Cucinare vuol dire prendersi cura
Share :

Ve li ricordate, all’inizio del lockdown, gli scaffali delle farine e del lievito al supermercato?

Vuoti. Tutti gli Italiani a casa a impastare pane, pizze e fettucine. Il cibo ha molto a che fare con gli affetti e le emozioni. E ci protegge, come un bel maglione caldo, come una coccola. Adesso gli scaffali delle farine sono di nuovo pieni. Idillio  già terminato?

In tema di cibo, credo siamo tornati alle abitudini precedenti.   Ancora tanti, soprattutto maschi (chissà perché? ma c’è un perché) vogliono solo mettere qualcosa in pancia e sentirla gonfia al termine. Gli  stessi che  non  mangiano colazione e pranzo, perché non hanno tempo. Che, quando si siedono al ristorante, nel fine settimana, dimenticano le buone maniere e, indifferenti  agli altri (e alla grammatica), ordinano per primi: “Per me mi fai…”, come se il cibo scappasse via.  È più forte di loro.

Retaggio degli uomini primitivi,  alla ricerca ossessiva del cibo? O, per non prenderla troppo da lontano, eredità dell’ultimo dopoguerra quando la fame era una cosa seria?  Altri  non sopportano di dedicare più di cinque/dieci minuti alla preparazione del pasto, per cui, se devono cucinare, sono dei fans della pasta in bianco (la pasta del cornuto, secondo il detto popolare, ma loro non lo sanno) e sbattono in padella o sulla griglia rovente carne o pesce senza la minima cognizione delle reazioni chimiche e fisiche.

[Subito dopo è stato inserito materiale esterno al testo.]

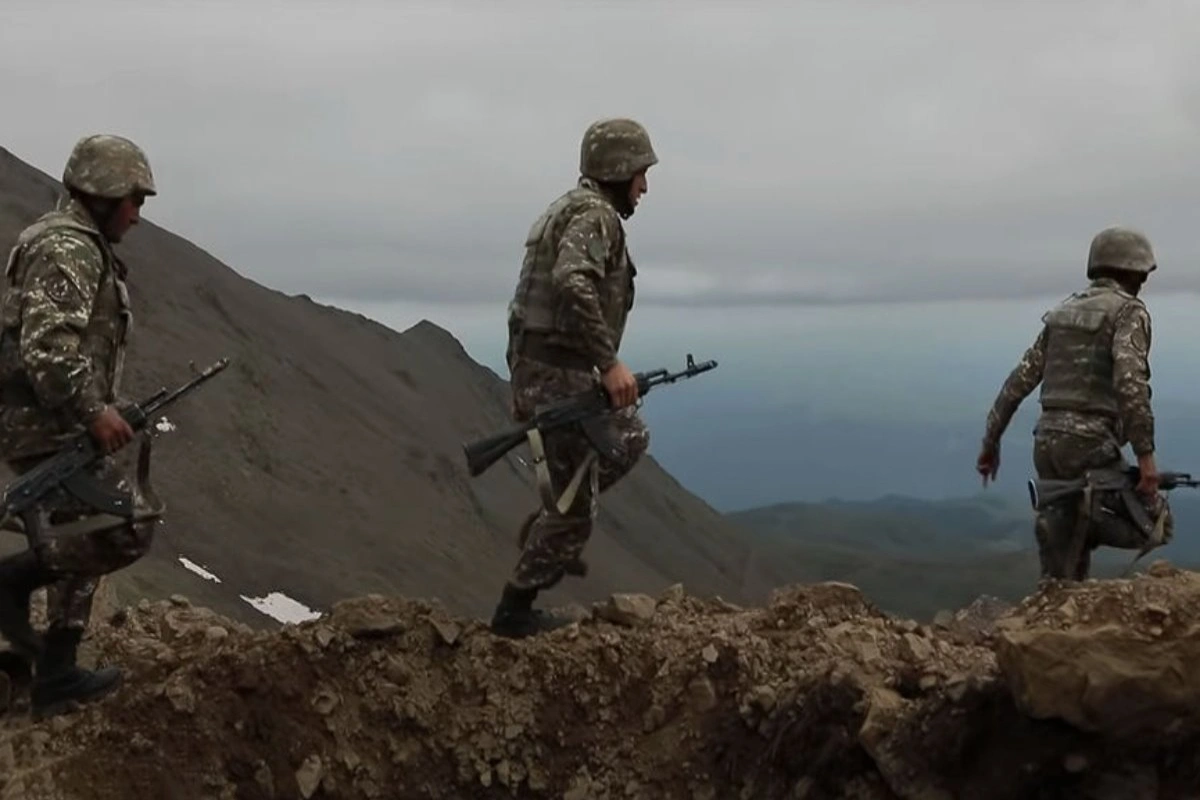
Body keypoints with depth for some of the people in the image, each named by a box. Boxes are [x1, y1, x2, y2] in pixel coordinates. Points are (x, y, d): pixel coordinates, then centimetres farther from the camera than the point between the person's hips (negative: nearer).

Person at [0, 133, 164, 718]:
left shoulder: (80, 248, 20)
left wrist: (102, 409, 20)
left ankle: (55, 676, 18)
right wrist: (94, 411, -23)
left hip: (59, 428, 11)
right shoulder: (66, 248, -14)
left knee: (79, 546, 13)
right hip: (51, 429, -11)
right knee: (128, 530, -16)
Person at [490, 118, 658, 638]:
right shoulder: (595, 214, -14)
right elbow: (572, 285, -32)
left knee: (630, 438, 26)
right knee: (572, 508, 0)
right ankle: (514, 610, 10)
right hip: (558, 376, -10)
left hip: (541, 369, 10)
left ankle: (546, 529, 21)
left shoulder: (572, 208, 18)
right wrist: (610, 362, -31)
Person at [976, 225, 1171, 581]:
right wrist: (1145, 454, -20)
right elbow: (1129, 381, -19)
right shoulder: (1129, 310, -3)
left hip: (1046, 441, 7)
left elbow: (1021, 379, 14)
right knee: (1155, 523, 4)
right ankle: (1089, 510, -19)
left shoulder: (1064, 311, 18)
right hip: (1089, 443, -7)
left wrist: (991, 440, 18)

E così mettono sotto i denti vere suole di scarpa o cibi stopposi e senza sapore. Con assoluta insensibilità  per la salute di chi siede alla loro tavola. Gli stessi che acquistano  gli ingredienti al massimo ribasso, quelli che la Grande Distribuzione assicura di  mettere a nostra disposizione (“prezzi bassi e fissi”), impietosita dallo stato delle nostre finanze (ma se il cibo costa troppo poco, o è stato derubato il produttore  o  ci viene servita spazzatura, seppure corretta da  zuccheri e grassi idrogenati).

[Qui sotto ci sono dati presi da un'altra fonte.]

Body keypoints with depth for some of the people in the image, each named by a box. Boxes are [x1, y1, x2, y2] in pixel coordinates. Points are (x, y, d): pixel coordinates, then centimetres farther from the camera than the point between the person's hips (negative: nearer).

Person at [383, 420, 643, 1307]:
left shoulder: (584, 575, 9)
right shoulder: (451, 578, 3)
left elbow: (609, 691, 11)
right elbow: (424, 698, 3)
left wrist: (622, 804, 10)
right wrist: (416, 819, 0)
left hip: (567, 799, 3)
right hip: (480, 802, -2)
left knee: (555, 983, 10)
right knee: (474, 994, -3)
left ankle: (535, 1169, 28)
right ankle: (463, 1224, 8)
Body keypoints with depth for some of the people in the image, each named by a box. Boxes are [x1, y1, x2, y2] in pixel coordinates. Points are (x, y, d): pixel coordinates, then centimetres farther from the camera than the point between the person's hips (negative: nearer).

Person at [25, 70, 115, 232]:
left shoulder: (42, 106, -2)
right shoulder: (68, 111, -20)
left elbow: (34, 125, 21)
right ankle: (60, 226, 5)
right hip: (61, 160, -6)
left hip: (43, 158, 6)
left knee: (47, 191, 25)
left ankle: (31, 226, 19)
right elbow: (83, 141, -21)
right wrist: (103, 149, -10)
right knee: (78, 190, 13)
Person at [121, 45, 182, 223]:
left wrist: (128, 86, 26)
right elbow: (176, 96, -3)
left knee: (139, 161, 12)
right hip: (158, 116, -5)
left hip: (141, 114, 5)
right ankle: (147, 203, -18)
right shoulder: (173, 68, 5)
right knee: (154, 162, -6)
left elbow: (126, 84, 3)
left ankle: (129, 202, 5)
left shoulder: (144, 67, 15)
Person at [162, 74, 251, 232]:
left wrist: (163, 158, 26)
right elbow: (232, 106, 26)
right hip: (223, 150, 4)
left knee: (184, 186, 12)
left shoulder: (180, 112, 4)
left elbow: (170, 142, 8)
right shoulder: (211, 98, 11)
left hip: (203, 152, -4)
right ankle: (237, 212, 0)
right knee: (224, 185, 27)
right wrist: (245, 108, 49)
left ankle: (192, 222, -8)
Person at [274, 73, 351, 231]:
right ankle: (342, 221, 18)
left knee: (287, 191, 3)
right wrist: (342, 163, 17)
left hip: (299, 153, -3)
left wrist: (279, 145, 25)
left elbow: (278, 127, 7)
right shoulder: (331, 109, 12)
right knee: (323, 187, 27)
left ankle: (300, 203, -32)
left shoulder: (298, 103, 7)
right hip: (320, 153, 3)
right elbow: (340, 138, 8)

Stop. Fermiamoci un momento. Non siamo dei contenitori dove gettare l’immondizia. Siamo qualcosa di più e di meglio. Il cibo è una cosa seria. (Ri)partiamo da qui.

Prima ancora degli aspetti nutrizionali e del gusto, occuparsi del cibo è prendersi cura degli altri. In tante maniere. Per esempio, utilizzando il  proprio tempo (e ne serve!) per procurarsi delle materie prime  “buone, pulite e giuste”, come recita lo slogan di Slow Food. Dedicando la cura necessaria alla loro lavorazione e trasformazione. Con pazienza e precisione. Cucinando secondo  metodiche scientifiche, attenzioni salutistiche, creatività e gusto. Perché quel cibo che gustiamo lentamente, quello  che ci fa stare bene insieme, che ci procura piaceri intensi e avvolgenti, è destinato a restare nel nostro corpo per qualche giorno, a nutrirci. E possiamo allora introdurre spazzatura?

Chi invece cucina  per te con cura e attenzione ti regala molto del suo tempo, si preoccupa della tua salute e ti emoziona con i sapori.